Exercise goal:
Pull out of the data below the stretch of lines bounded by the one containing "right hip: (438, 486)" and the one containing "right wrist: (488, 449)", both bounds included, unchanged.

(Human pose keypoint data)

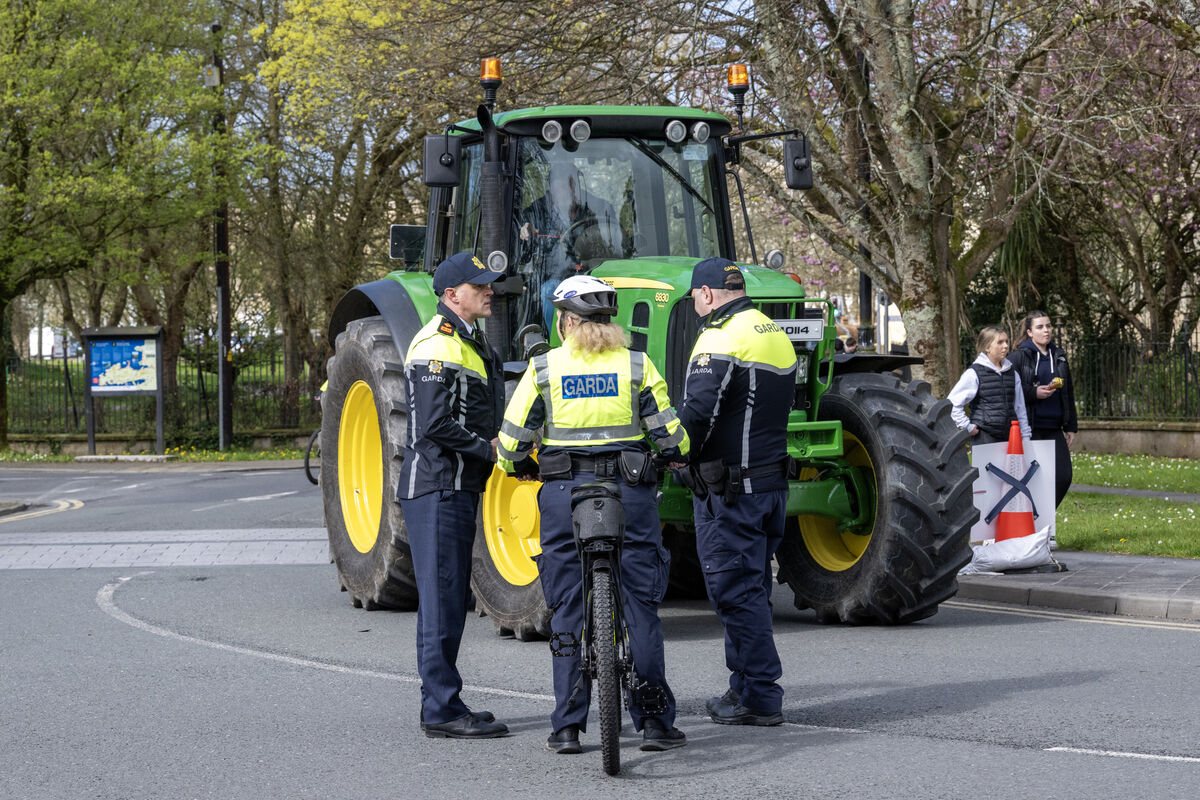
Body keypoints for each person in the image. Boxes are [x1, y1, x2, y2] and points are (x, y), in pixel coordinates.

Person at [496, 274, 690, 755]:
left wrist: (518, 465)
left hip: (564, 494)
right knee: (640, 606)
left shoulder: (544, 367)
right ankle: (655, 724)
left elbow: (511, 442)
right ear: (610, 323)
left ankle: (567, 726)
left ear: (565, 321)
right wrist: (674, 454)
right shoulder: (637, 365)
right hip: (630, 492)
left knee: (567, 608)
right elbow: (672, 436)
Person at [678, 257, 797, 727]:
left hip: (733, 490)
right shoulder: (771, 330)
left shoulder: (719, 338)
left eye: (694, 298)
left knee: (735, 592)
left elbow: (699, 416)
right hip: (770, 487)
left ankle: (761, 695)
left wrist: (672, 454)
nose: (694, 306)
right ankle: (743, 686)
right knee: (752, 587)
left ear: (707, 295)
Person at [397, 251, 509, 739]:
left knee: (447, 597)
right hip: (438, 486)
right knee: (442, 601)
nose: (489, 290)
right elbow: (434, 424)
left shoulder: (467, 339)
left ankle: (446, 700)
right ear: (451, 295)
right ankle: (440, 709)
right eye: (478, 285)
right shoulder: (436, 344)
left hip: (454, 486)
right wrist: (488, 449)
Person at [1008, 310, 1078, 507]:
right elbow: (1011, 391)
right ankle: (1038, 526)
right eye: (1040, 327)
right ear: (1029, 332)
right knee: (1035, 480)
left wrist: (1071, 426)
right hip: (1031, 428)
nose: (1046, 330)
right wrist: (1034, 393)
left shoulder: (1060, 357)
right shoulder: (1018, 358)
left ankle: (1044, 520)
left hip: (1054, 427)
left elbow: (1068, 392)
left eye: (1048, 326)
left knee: (1063, 477)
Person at [948, 325, 1032, 445]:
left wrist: (1025, 436)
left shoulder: (1012, 373)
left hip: (1011, 437)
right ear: (987, 347)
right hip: (984, 437)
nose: (1006, 346)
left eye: (1006, 341)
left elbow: (1020, 407)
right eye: (1000, 342)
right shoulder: (974, 373)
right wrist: (967, 427)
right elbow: (952, 404)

Finished exercise:
right hip: (438, 486)
right knee: (442, 601)
nose: (489, 290)
right elbow: (434, 424)
left shoulder: (467, 339)
left ankle: (446, 700)
right ear: (451, 295)
right ankle: (440, 709)
right eye: (478, 285)
right shoulder: (436, 344)
left hip: (454, 486)
right wrist: (488, 449)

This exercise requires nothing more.